:: Written problem ::
Count the lines in the rows below that contain the string "center", with case counting, and reply with the number alone.
• • • • • • •
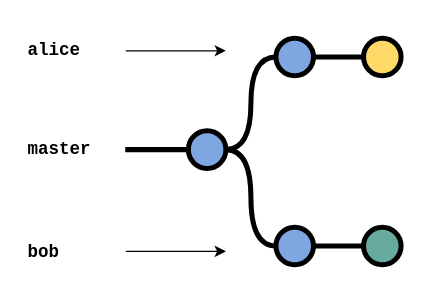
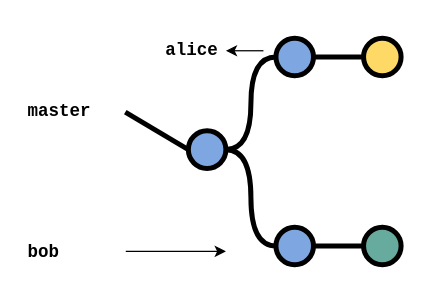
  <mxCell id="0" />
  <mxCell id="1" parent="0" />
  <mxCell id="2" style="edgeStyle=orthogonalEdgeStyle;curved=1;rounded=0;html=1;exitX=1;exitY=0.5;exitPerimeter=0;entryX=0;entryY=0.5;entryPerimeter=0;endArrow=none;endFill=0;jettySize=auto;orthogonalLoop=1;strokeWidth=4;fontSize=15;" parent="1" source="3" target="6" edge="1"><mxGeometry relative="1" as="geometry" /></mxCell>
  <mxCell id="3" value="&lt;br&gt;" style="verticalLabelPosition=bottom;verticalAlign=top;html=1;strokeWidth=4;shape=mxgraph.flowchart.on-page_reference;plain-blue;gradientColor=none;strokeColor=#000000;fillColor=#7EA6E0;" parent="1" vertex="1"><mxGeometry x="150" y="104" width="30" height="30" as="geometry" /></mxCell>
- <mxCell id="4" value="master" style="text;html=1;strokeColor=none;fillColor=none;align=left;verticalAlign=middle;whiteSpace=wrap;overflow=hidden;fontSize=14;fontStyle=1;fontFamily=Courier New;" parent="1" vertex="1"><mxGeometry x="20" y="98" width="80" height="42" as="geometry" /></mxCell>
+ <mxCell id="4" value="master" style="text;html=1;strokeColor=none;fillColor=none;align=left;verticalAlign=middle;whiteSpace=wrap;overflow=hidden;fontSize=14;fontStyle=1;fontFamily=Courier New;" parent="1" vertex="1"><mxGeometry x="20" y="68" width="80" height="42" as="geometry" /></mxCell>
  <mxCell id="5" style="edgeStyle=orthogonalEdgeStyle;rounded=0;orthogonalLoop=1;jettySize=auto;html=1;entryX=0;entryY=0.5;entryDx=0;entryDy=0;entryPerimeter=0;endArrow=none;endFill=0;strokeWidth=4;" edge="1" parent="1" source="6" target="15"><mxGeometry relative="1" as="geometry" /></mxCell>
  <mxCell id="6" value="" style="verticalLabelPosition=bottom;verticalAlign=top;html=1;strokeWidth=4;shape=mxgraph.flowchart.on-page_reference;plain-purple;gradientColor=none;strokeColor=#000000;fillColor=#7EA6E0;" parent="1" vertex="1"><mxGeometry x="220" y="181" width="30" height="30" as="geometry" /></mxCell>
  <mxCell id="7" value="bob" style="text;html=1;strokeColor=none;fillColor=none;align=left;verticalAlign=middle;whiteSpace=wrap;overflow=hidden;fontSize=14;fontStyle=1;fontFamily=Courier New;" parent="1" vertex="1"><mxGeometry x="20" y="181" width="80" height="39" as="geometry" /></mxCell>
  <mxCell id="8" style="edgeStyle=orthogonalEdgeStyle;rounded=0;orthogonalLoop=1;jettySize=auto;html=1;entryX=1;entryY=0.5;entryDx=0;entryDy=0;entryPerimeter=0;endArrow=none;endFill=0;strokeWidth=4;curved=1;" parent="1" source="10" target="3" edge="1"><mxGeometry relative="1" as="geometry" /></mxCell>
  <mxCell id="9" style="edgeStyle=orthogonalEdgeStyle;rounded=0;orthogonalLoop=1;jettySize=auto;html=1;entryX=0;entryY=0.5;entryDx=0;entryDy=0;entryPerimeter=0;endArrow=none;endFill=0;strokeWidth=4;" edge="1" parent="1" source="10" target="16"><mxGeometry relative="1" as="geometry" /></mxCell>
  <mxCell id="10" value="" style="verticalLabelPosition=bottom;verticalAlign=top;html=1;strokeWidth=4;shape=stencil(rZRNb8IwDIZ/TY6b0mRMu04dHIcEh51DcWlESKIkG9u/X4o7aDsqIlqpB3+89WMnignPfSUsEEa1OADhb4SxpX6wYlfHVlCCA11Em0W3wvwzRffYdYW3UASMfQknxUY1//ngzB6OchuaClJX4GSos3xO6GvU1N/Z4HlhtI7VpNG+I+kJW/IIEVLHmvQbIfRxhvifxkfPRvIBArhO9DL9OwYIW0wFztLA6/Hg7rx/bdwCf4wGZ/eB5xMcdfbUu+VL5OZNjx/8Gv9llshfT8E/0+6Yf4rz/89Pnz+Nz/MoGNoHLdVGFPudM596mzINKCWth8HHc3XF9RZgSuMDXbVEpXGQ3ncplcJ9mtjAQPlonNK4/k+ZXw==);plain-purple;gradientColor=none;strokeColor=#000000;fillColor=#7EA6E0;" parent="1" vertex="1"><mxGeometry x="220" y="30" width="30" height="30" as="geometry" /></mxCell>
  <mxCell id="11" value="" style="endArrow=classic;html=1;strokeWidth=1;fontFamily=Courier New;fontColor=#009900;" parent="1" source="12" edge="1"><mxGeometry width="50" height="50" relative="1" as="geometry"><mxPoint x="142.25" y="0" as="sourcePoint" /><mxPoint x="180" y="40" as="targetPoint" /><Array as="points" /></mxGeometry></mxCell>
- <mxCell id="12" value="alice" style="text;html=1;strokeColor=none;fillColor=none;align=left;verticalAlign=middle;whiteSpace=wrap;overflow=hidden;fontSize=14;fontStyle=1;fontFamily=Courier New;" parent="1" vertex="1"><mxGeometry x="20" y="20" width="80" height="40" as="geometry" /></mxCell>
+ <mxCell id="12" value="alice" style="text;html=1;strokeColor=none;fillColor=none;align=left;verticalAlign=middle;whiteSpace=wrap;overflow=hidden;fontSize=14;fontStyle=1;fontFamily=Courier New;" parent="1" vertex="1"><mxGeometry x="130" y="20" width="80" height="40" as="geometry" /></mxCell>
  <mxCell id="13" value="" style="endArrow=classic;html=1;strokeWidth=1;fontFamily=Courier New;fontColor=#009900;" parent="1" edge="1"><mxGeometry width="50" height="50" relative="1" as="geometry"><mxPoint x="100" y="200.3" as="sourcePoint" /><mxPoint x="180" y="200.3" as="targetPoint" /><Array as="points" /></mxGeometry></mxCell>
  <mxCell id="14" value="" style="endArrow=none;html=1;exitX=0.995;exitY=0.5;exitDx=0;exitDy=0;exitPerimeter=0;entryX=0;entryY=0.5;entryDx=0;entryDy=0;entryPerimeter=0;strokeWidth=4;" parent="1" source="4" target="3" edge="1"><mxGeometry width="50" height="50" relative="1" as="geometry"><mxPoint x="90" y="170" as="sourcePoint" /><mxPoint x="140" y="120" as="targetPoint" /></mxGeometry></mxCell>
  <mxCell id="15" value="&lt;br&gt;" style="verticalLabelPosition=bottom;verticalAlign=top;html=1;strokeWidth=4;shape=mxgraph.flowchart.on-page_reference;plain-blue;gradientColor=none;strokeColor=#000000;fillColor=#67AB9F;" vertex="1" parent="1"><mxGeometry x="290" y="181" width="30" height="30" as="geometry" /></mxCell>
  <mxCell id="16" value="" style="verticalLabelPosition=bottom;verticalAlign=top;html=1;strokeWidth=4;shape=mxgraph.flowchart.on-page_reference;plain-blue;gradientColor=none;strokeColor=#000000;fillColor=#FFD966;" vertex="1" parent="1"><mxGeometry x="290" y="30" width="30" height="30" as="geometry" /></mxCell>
• • • • • • •
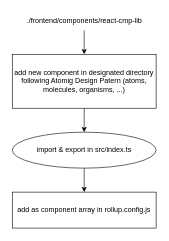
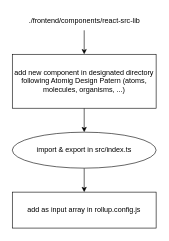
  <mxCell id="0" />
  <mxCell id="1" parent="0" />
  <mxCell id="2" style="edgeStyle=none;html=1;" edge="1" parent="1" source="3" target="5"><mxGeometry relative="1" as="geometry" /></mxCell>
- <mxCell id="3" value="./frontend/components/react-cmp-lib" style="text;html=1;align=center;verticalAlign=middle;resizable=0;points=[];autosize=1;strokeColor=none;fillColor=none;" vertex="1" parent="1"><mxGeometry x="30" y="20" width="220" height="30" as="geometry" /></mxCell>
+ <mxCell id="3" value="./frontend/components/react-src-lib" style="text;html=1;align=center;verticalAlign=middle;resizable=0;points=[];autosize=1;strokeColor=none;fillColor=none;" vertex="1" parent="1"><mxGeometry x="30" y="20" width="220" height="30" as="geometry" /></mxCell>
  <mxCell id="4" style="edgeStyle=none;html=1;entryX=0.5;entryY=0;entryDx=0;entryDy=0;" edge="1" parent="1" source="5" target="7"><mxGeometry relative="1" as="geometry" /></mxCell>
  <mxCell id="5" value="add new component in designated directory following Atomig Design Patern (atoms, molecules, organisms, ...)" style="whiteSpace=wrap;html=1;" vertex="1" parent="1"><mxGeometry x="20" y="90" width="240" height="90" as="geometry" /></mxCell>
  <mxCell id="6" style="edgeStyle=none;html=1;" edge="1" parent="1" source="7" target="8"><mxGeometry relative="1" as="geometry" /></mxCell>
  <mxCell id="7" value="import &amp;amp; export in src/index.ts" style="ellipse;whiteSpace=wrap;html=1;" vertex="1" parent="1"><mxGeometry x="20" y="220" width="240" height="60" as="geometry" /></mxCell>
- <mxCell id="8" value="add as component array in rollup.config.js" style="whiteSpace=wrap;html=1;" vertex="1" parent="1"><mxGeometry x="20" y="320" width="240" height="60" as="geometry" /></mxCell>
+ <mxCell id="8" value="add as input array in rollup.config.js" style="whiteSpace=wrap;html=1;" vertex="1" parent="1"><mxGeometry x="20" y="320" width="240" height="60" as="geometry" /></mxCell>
• • • • • • •
:: Solution ::
2